Electronic design files
---

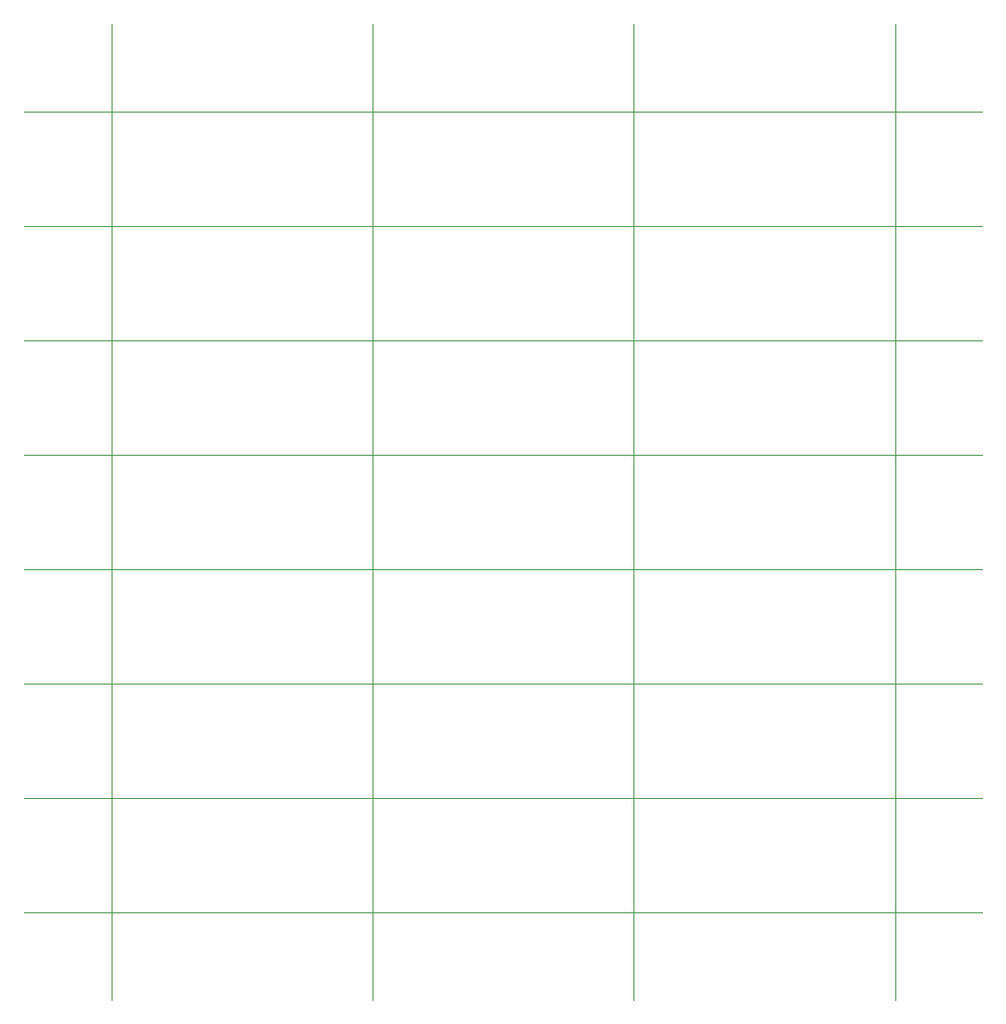
<source format=gbr>
G04 FreePCB MFC Application*
G04 Version: ÏëàòÔîðì 2.427*
G04 Author: niconson.com *
G04 WebSite: https://niconson.com/freepcb2 *
G04 Repositories: https://github.com/niconson *
G04 D:\Works\ÏëàòÔîðì íà ðóññêîì\Projects\Led\version-01\CAM(Driver-01)(11-20-2025)\Driver-01.VCUT.gbr*

G04 Objects of panelization *
G04 ñêðàéáèíã (V) layer *
G04 Scale: 100 percent, Rotated: No, Reflected: No *
%FSLAX26Y26*%
%MOIN*%
G04 ñêðàéáèíã (V) *
G04 Rounded Rectangle Macro, params: W/2, H/2, R *
%AMRNDREC*
21,1,$1+$1,$2+$2-$3-$3,0,0,0*
21,1,$1+$1-$3-$3,$2+$2,0,0,0*
1,1,$3+$3,$1-$3,$2-$3*
1,1,$3+$3,$3-$1,$2-$3*
1,1,$3+$3,$1-$3,$3-$2*
1,1,$3+$3,$3-$1,$3-$2*%
G04 Rectangular Thermal Macro, params: W/4, H/4, TW/4, TC/4 *
%AMRECTHERM*
21,1,$1+$1-$3-$3-$4-$4,$2+$2-$3-$3-$4-$4-$4-$4,0-$1-$3-$4,0-$2-$3,0*
21,1,$1+$1-$3-$3-$4-$4-$4-$4,$2+$2-$3-$3-$4-$4,0-$1-$3,0-$2-$3-$4,0*
1,1,$4+$4+$4+$4,0-$1-$1+$4+$4,0-$2-$2+$4+$4*
1,1,$4+$4+$4+$4,0-$1-$1+$4+$4,0-$3-$3-$4-$4*
1,1,$4+$4+$4+$4,0-$3-$3-$4-$4,0-$2-$2+$4+$4*
21,1,$1+$1-$3-$3-$4-$4,$2+$2-$3-$3-$4-$4-$4-$4,0-$1-$3-$4,$2+$3,0*
21,1,$1+$1-$3-$3-$4-$4-$4-$4,$2+$2-$3-$3-$4-$4,0-$1-$3,$2+$3+$4,0*
1,1,$4+$4+$4+$4,0-$1-$1+$4+$4,$2+$2-$4-$4*
1,1,$4+$4+$4+$4,0-$1-$1+$4+$4,$3+$3+$4+$4*
1,1,$4+$4+$4+$4,0-$3-$3-$4-$4,$2+$2-$4-$4*
21,1,$1+$1-$3-$3-$4-$4,$2+$2-$3-$3-$4-$4-$4-$4,$1+$3+$4,0-$2-$3,0*
21,1,$1+$1-$3-$3-$4-$4-$4-$4,$2+$2-$3-$3-$4-$4,$1+$3,0-$2-$3-$4,0*
1,1,$4+$4+$4+$4,$1+$1-$4-$4,0-$2-$2+$4+$4*
1,1,$4+$4+$4+$4,$1+$1-$4-$4,0-$3-$3-$4-$4*
1,1,$4+$4+$4+$4,$3+$3+$4+$4,0-$2-$2+$4+$4*
21,1,$1+$1-$3-$3-$4-$4,$2+$2-$3-$3-$4-$4-$4-$4,$1+$3+$4,$2+$3,0*
21,1,$1+$1-$3-$3-$4-$4-$4-$4,$2+$2-$3-$3-$4-$4,$1+$3,$2+$3+$4,0*
1,1,$4+$4+$4+$4,$1+$1-$4-$4,$2+$2-$4-$4*
1,1,$4+$4+$4+$4,$1+$1-$4-$4,$3+$3+$4+$4*
1,1,$4+$4+$4+$4,$3+$3+$4+$4,$2+$2-$4-$4*%
%AMRECTHERM_45*
21,1,$1+$1+$1+$1,$2+$2+$2+$2-$4-$4-$4-$4-$4-$4-$4-$4-$4-$4-$3-$3,0,0,0*
21,1,$1+$1+$1+$1-$4-$4-$4-$4-$4-$4-$4-$4-$4-$4-$3-$3,$2+$2+$2+$2,0,0,0*
1,1,$4+$4+$4+$4,$1+$1-$4-$4,$2+$2-$4-$4-$4-$4-$4-$3*
1,1,$4+$4+$4+$4,$1+$1-$4-$4,0-$2-$2+$4+$4+$4+$4+$4+$3*
1,1,$4+$4+$4+$4,$1+$1-$4-$4-$4-$4-$4-$3,$2+$2-$4-$4*
1,1,$4+$4+$4+$4,0-$1-$1+$4+$4+$4+$4+$4+$3,$2+$2-$4-$4*
1,1,$4+$4+$4+$4,0-$1-$1+$4+$4,$2+$2-$4-$4-$4-$4-$4-$3*
1,1,$4+$4+$4+$4,0-$1-$1+$4+$4,0-$2-$2+$4+$4+$4+$4+$4+$3*
1,1,$4+$4+$4+$4,$1+$1-$4-$4-$4-$4-$4-$3,0-$2-$2+$4+$4*
1,1,$4+$4+$4+$4,0-$1-$1+$4+$4+$4+$4+$4+$3,0-$2-$2+$4+$4*%
%ADD10C,0.000400*%
%ADD11C,0.010000*%
G01*
G04 begin color: clBlack*
%LPD*%

G04 Objects of panelization *
D10*
X-787401Y-206692D02*
X2677165Y-206692D01*
X-787401Y206692D02*
X2677165Y206692D01*
X-787401Y620078D02*
X2677165Y620078D01*
X-787401Y1033464D02*
X2677165Y1033464D01*
X-787401Y1446850D02*
X2677165Y1446850D01*
X-787401Y1860236D02*
X2677165Y1860236D01*
X-787401Y2273622D02*
X2677165Y2273622D01*
X-787401Y2687007D02*
X2677165Y2687007D01*
X-472440Y-521653D02*
X-472440Y3001968D01*
X472440Y-521653D02*
X472440Y3001968D01*
X1417322Y-521653D02*
X1417322Y3001968D01*
X2362204Y-521653D02*
X2362204Y3001968D01*
D11*

G04 Step and Repeat for panelization *
%SRX3Y7I0.944882J0.413386*%

G04 ----------------------- Draw board outline (positive)*

G04 -------------- Draw Parts, Pads, Traces, Vias and Text (positive)*

G04 Draw traces*

G04 Draw Text*
D11*

G04 EOF Step and Repeat for panelization *
%SR*%
M02*

</source>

---

◆ About this task: All entries above must be duplicated exactly; please omit any picture they hold.

◆ Answer for the task:
<source format=gbr>
G04 FreePCB MFC Application*
G04 Version: ÏëàòÔîðì 2.427*
G04 Author: niconson.com *
G04 WebSite: https://niconson.com/freepcb2 *
G04 Repositories: https://github.com/niconson *
G04 D:\Works\ÏëàòÔîðì íà ðóññêîì\Projects\Led\version-01\CAM(Driver-01)(11-20-2025)\Driver-01.VCUT.gbr*

G04 Objects of panelization *
G04 ñêðàéáèíã (V) layer *
G04 Scale: 100 percent, Rotated: No, Reflected: No *
%FSLAX26Y26*%
%MOIN*%
G04 ñêðàéáèíã (V) *
G04 Rounded Rectangle Macro, params: W/2, H/2, R *
%AMRNDREC*
21,1,$1+$1,$2+$2-$3-$3,0,0,0*
21,1,$1+$1-$3-$3,$2+$2,0,0,0*
1,1,$3+$3,$1-$3,$2-$3*
1,1,$3+$3,$3-$1,$2-$3*
1,1,$3+$3,$1-$3,$3-$2*
1,1,$3+$3,$3-$1,$3-$2*%
G04 Rectangular Thermal Macro, params: W/4, H/4, TW/4, TC/4 *
%AMRECTHERM*
21,1,$1+$1-$3-$3-$4-$4,$2+$2-$3-$3-$4-$4-$4-$4,0-$1-$3-$4,0-$2-$3,0*
21,1,$1+$1-$3-$3-$4-$4-$4-$4,$2+$2-$3-$3-$4-$4,0-$1-$3,0-$2-$3-$4,0*
1,1,$4+$4+$4+$4,0-$1-$1+$4+$4,0-$2-$2+$4+$4*
1,1,$4+$4+$4+$4,0-$1-$1+$4+$4,0-$3-$3-$4-$4*
1,1,$4+$4+$4+$4,0-$3-$3-$4-$4,0-$2-$2+$4+$4*
21,1,$1+$1-$3-$3-$4-$4,$2+$2-$3-$3-$4-$4-$4-$4,0-$1-$3-$4,$2+$3,0*
21,1,$1+$1-$3-$3-$4-$4-$4-$4,$2+$2-$3-$3-$4-$4,0-$1-$3,$2+$3+$4,0*
1,1,$4+$4+$4+$4,0-$1-$1+$4+$4,$2+$2-$4-$4*
1,1,$4+$4+$4+$4,0-$1-$1+$4+$4,$3+$3+$4+$4*
1,1,$4+$4+$4+$4,0-$3-$3-$4-$4,$2+$2-$4-$4*
21,1,$1+$1-$3-$3-$4-$4,$2+$2-$3-$3-$4-$4-$4-$4,$1+$3+$4,0-$2-$3,0*
21,1,$1+$1-$3-$3-$4-$4-$4-$4,$2+$2-$3-$3-$4-$4,$1+$3,0-$2-$3-$4,0*
1,1,$4+$4+$4+$4,$1+$1-$4-$4,0-$2-$2+$4+$4*
1,1,$4+$4+$4+$4,$1+$1-$4-$4,0-$3-$3-$4-$4*
1,1,$4+$4+$4+$4,$3+$3+$4+$4,0-$2-$2+$4+$4*
21,1,$1+$1-$3-$3-$4-$4,$2+$2-$3-$3-$4-$4-$4-$4,$1+$3+$4,$2+$3,0*
21,1,$1+$1-$3-$3-$4-$4-$4-$4,$2+$2-$3-$3-$4-$4,$1+$3,$2+$3+$4,0*
1,1,$4+$4+$4+$4,$1+$1-$4-$4,$2+$2-$4-$4*
1,1,$4+$4+$4+$4,$1+$1-$4-$4,$3+$3+$4+$4*
1,1,$4+$4+$4+$4,$3+$3+$4+$4,$2+$2-$4-$4*%
%AMRECTHERM_45*
21,1,$1+$1+$1+$1,$2+$2+$2+$2-$4-$4-$4-$4-$4-$4-$4-$4-$4-$4-$3-$3,0,0,0*
21,1,$1+$1+$1+$1-$4-$4-$4-$4-$4-$4-$4-$4-$4-$4-$3-$3,$2+$2+$2+$2,0,0,0*
1,1,$4+$4+$4+$4,$1+$1-$4-$4,$2+$2-$4-$4-$4-$4-$4-$3*
1,1,$4+$4+$4+$4,$1+$1-$4-$4,0-$2-$2+$4+$4+$4+$4+$4+$3*
1,1,$4+$4+$4+$4,$1+$1-$4-$4-$4-$4-$4-$3,$2+$2-$4-$4*
1,1,$4+$4+$4+$4,0-$1-$1+$4+$4+$4+$4+$4+$3,$2+$2-$4-$4*
1,1,$4+$4+$4+$4,0-$1-$1+$4+$4,$2+$2-$4-$4-$4-$4-$4-$3*
1,1,$4+$4+$4+$4,0-$1-$1+$4+$4,0-$2-$2+$4+$4+$4+$4+$4+$3*
1,1,$4+$4+$4+$4,$1+$1-$4-$4-$4-$4-$4-$3,0-$2-$2+$4+$4*
1,1,$4+$4+$4+$4,0-$1-$1+$4+$4+$4+$4+$4+$3,0-$2-$2+$4+$4*%
%ADD10C,0.000400*%
%ADD11C,0.010000*%
G01*
G04 begin color: clBlack*
%LPD*%

G04 Objects of panelization *
D10*
X-787401Y-206692D02*
X2677165Y-206692D01*
X-787401Y206692D02*
X2677165Y206692D01*
X-787401Y620078D02*
X2677165Y620078D01*
X-787401Y1033464D02*
X2677165Y1033464D01*
X-787401Y1446850D02*
X2677165Y1446850D01*
X-787401Y1860236D02*
X2677165Y1860236D01*
X-787401Y2273622D02*
X2677165Y2273622D01*
X-787401Y2687007D02*
X2677165Y2687007D01*
X-472440Y-521653D02*
X-472440Y3001968D01*
X472440Y-521653D02*
X472440Y3001968D01*
X1417322Y-521653D02*
X1417322Y3001968D01*
X2362204Y-521653D02*
X2362204Y3001968D01*
D11*

G04 Step and Repeat for panelization *
%SRX3Y7I0.944882J0.413386*%

G04 ----------------------- Draw board outline (positive)*

G04 -------------- Draw Parts, Pads, Traces, Vias and Text (positive)*

G04 Draw traces*

G04 Draw Text*
D11*

G04 EOF Step and Repeat for panelization *
%SR*%
M02*

</source>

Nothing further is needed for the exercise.